Een grafisch watermerk toevoegen

Voer de volgende stappen uit om een grafisch watermerk aan het gescande document toe te voegen:

  1. Selecteer het hoofdmenu Instellingen voor scannen naar pc.

  2. Selecteer het tabblad Afbeelding.

  3. Schakel het selectievakje Watermerk in en klik op Opties.

    Het venster Watermerk wordt weergegeven.

  4. Selecteer Afbeelding.

  5. Klik op de knop ... en selecteer de afbeelding die u voor het watermerk wilt gebruiken.

  6. Klik op OK om het watermerk op te slaan.
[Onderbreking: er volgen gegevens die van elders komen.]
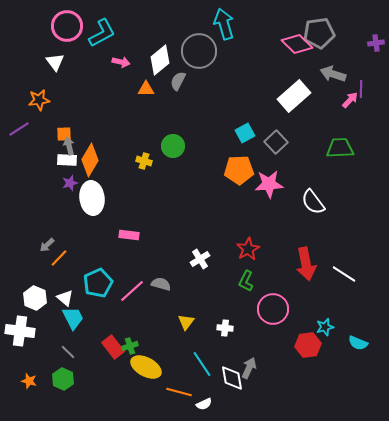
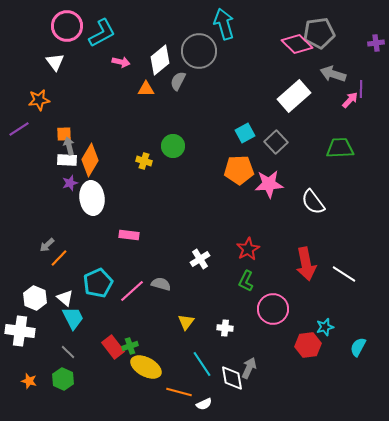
cyan semicircle at (358, 343): moved 4 px down; rotated 96 degrees clockwise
Instellingen voor faxen naar pc

Het hoofdmenu Instellingen voor faxen naar pc bevat instellingen voor de basisfaxfunctionaliteit van het geselecteerde apparaat.

Faxen naar pc gebruiken

Met behulp van de opties in het venster Instellingen voor faxen naar pc kunt u een profiel voor faxen naar pc aanpassen. De inhoudssectie van het venster Instellingen voor faxen naar pc bevat twee opties: Schakel uit en Schakel faxontvangst in op apparaat. Als Schakel uit is geselecteerd, worden binnenkomende faxen niet op dit apparaat ontvangen. Als Schakel faxontvangst in op apparaat is geselecteerd, worden andere opties ingeschakeld die betrekking hebben op de functionaliteit voor het ontvangen van faxen.

Taakaccountbeheer

Het hoofdmenu Taakaccountbeheer bevat instellingen voor gebruikerstaakquota. Deze sectie is alleen actief als de invoegtoepassing voor taakaccountbeheer SyncThru™ of CounThru™ is geïnstalleerd. Zie de documentatie van SyncThru™ of CounThru™ voor informatie over het gebruik van dit tabblad.

Instellingen voor schermafdrukken

Het hoofdmenu Instellingen voor schermafdrukken bevat instellingen voor het activeren van schermafdrukken. Hiermee kunt u de functie Schermafdrukken inschakelen voor een printer die deze functie ondersteunt. De functie Schermafdrukken wordt alleen ondersteund op via USB aangesloten printers.